Simon Baz et Jessica Cruz sont les deux Green Lanterns qui protègent la Terre. Après une demi-douzaine d’épisodes passés à affronter des ennemis désormais classiques du Green Lantern Corps (à savoir les Red Lanterns), la série s’intéresse finalement à qui sont les deux personnes possédant les anneaux verts, d’où une tranche de vie plus humaine

Avant-Première VO: Review Green Lanterns #7Green Lanterns #7 [DC Comics]
Scénario de Sam Humphries
Dessins de Ronan Cliquet
Parution aux USA le mercredi 21 septembre 2016

Simon Baz a désormais un bras dans le plâtre mais il ne peut fuir ses responsabilités, à savoir sa famille. De l’autre côté sa partenaire Green Lantern, Jessica Cruz, a des crises d’anxiété dès qu’elle est obligée de faire de faire face aux autres.

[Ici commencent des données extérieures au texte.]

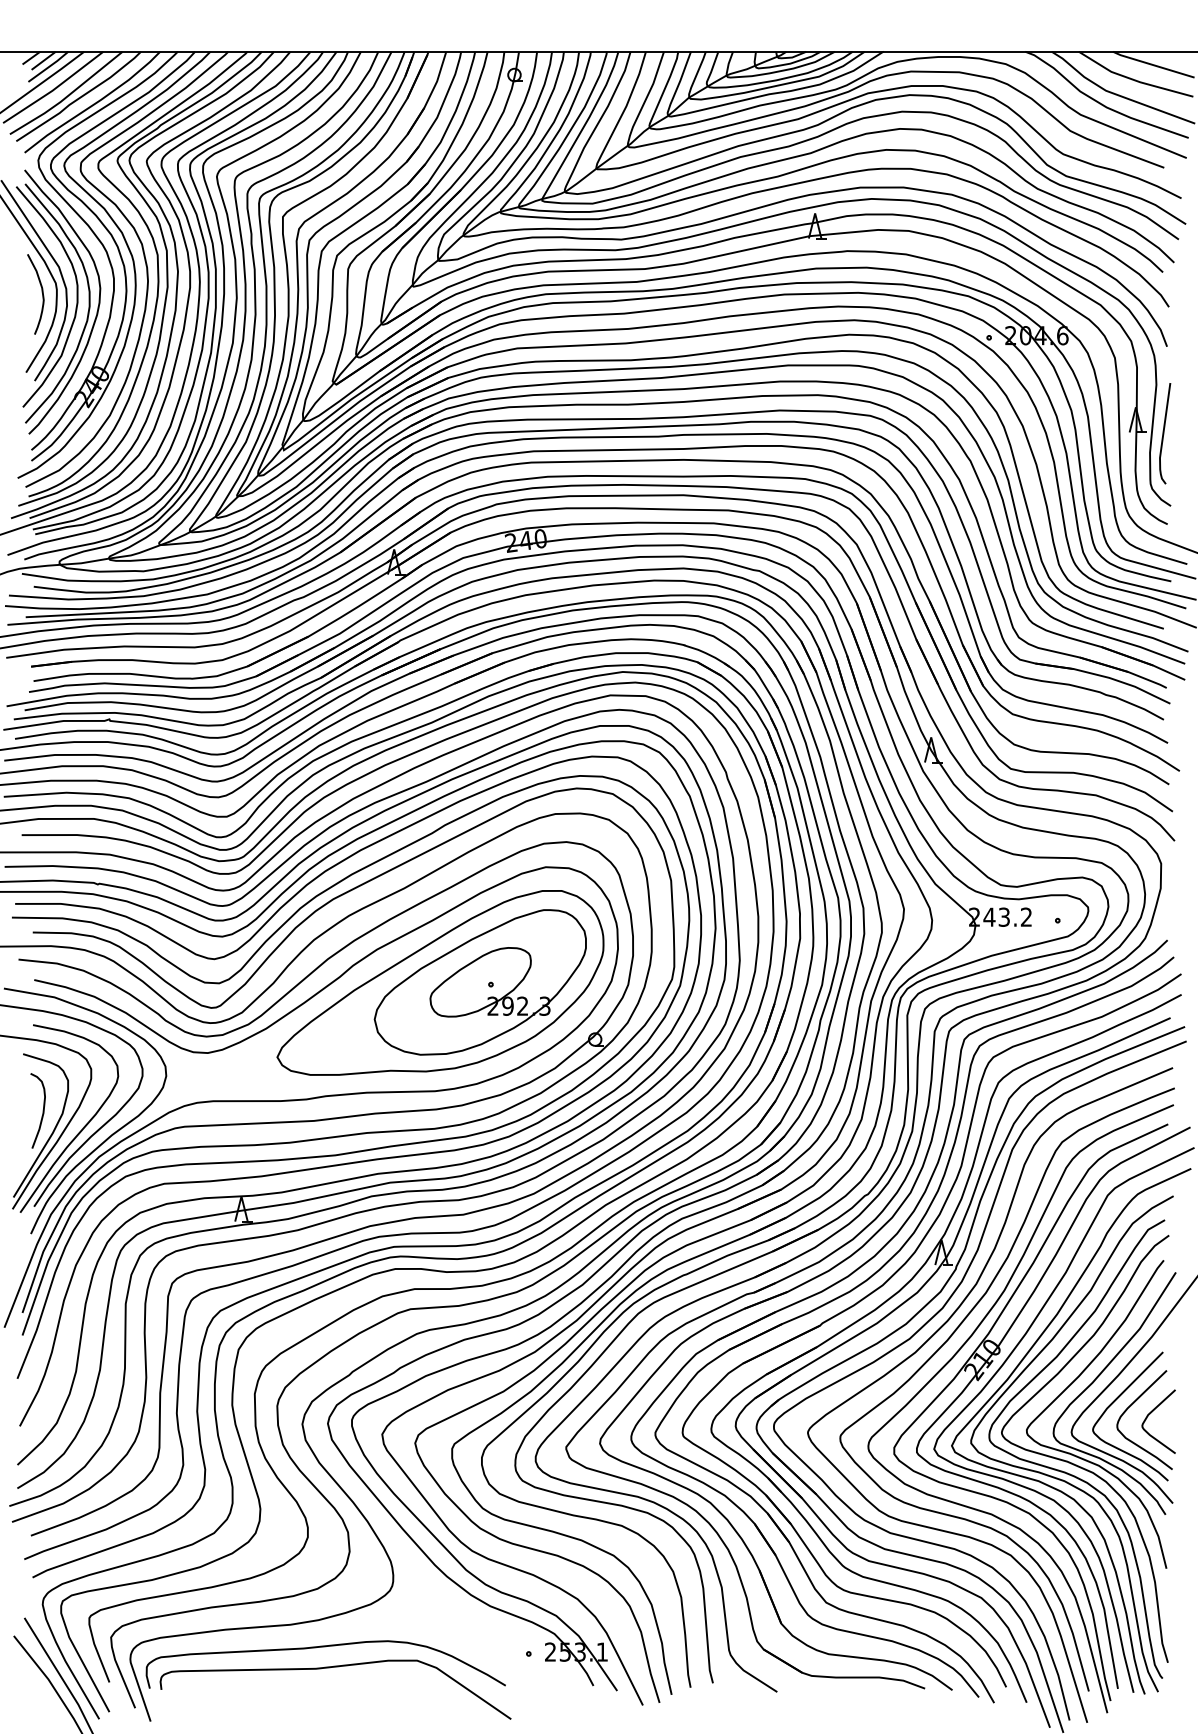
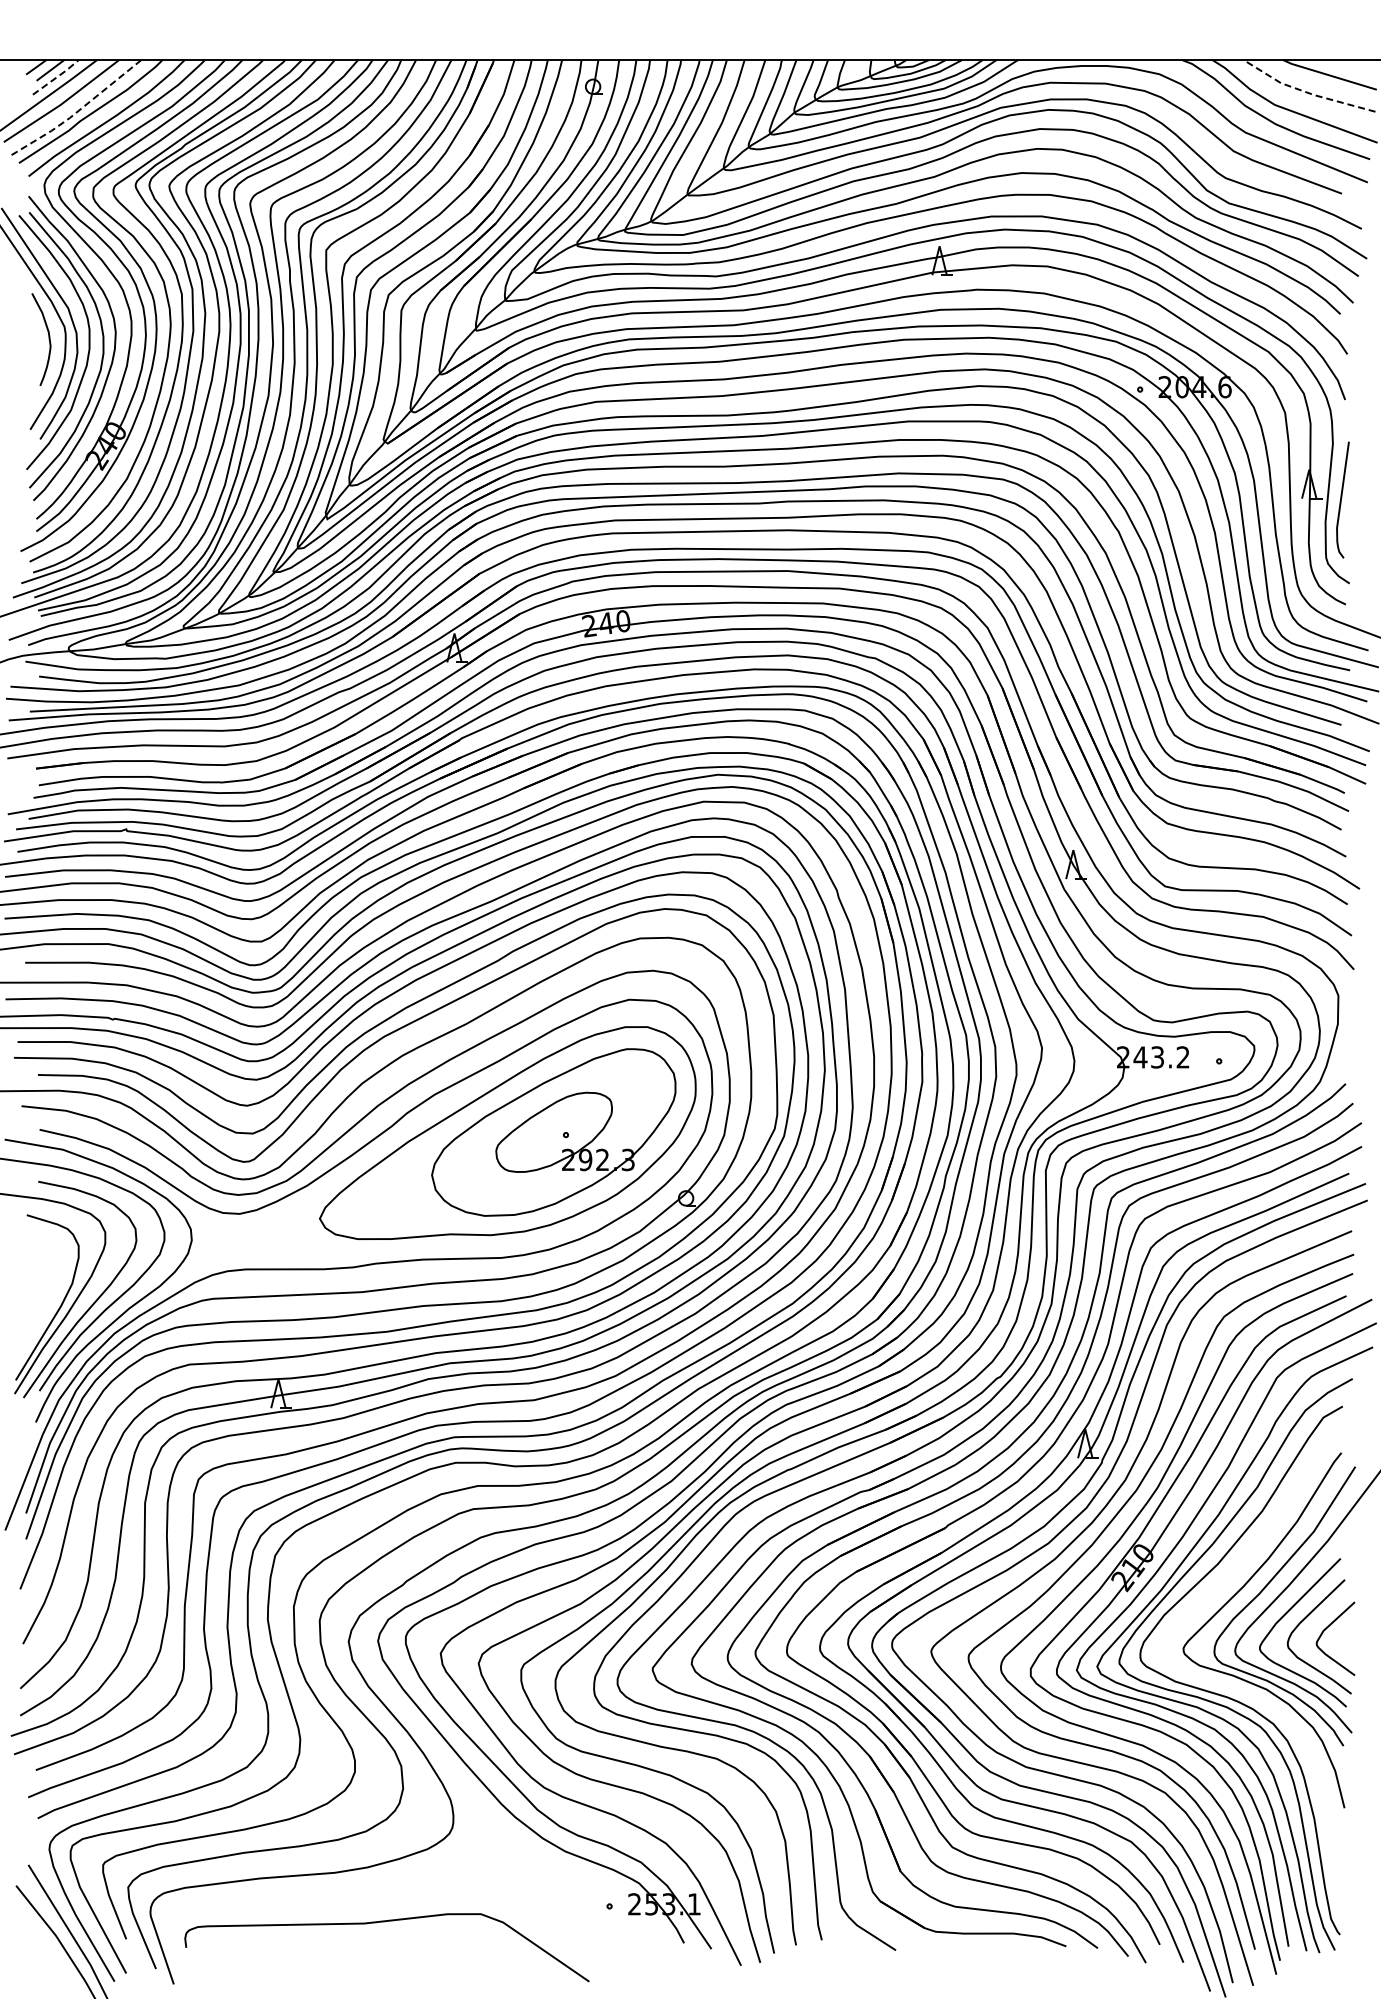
line: (48, 66) -> (56, 77), solid -> dashed
line: (1133, 79) -> (1306, 92), solid -> dashed
line: (67, 96) -> (78, 111), solid -> dashed
curve: (42, 1110) -> (49, 1280), removed
curve: (1077, 1464) -> (1241, 1688), removed
curve: (325, 1647) -> (375, 1898), removed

Si bien qu’entre le type sociable, dans une logique familiale et la solitaire il y a un équilibre à trouver. Et c’est plutôt bien vu de la part de Sam Humphries d’explorer ce côté « vie civile » des deux héros car il faut bien dire que les différentes séries Green Lantern, absorbées par les guerres entre les couleurs d’anneaux, ont prêté assez peu d’attention à ce côté terrestre depuis le moment où Hal Jordan avait été débarqué du Corps, au moment du reboot de 2011. La récente série Green Lantern nous a bien proposé, vers la fin, une réunion de la famille Jordan mais c’était surtout pour que le protagoniste s’épanche sur le fait qu’étant devenu surpuissant il ne pouvait plus guère avoir une vie normale. Rien de comparable au repas que Simon Baz tente de préparer dans ce numéro. Par la même occasion le fait que Simon Baz ait des origines libanaises avait été abordé pendant deux épisodes suivant son introduction puis, plus rien… C’est là aussi une séance de rattrapage bienvenue. Car à quoi bon créer des personnages supposés proposer une plus grande diversité si c’est pour passer sous silence leurs caractéristiques.

« If you wanted to run away, I was good to go twenty minutes ago ! »

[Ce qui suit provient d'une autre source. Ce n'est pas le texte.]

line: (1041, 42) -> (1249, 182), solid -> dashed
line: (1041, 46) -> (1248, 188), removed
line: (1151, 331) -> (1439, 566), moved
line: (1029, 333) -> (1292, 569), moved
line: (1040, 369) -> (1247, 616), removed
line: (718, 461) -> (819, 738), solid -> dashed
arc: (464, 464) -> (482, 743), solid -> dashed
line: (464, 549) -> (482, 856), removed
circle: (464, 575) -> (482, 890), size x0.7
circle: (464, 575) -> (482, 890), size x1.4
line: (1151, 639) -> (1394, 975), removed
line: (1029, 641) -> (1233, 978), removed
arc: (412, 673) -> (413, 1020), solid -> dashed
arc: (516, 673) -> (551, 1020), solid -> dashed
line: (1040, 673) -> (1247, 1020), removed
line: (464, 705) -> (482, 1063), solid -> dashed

Inversement, si Sam Humphries va dans le sens de Rebirth et privilégie les relations humaines, on peut dire que par endroits il va vite en besogne. Comme le neveu de Baz qui désormais considère Jessica comme sa tante, alors qu’en théorie Simon et elle n’en sont pas à cette proximité et se connaissent à peine. Et dans le même ordre d’idée les deux Green Lanterns ont un peu trop de facilité à enfiler leur costume pour fuir leurs responsabilités sociales. On comprendra qu’il s’agisse de nous dire que Simon l’affable et Jessica l’anxieuse ne sont pas si différents que cela, mais se ruer dans le ciel dès qu’on n’arrive pas à faire un gâteau, c’est un peu comme si quelqu’un sautait sans sa voiture pour rouler sans but dès qu’il a un problème en cuisine. De son côté Ronan Cliquet dessine assez bien ces scènes de vie, avec un petit côté Jim Cheung à ses débuts. Le tout débouche sur une scène débordant de bons sentiments, où les questions se joue sur le goût d’un biscuit. Mais en même temps l’épisode nous propose au final un héros qui n’est pas un orphelin sauvage vivant dans une cave ou je ne sais quoi, qui nous épargne les mensonges à Tante May et ainsi de suite : un héros au sein d’une famille, ce qu’on ne voit pas si souvent dans les comics de super-héros.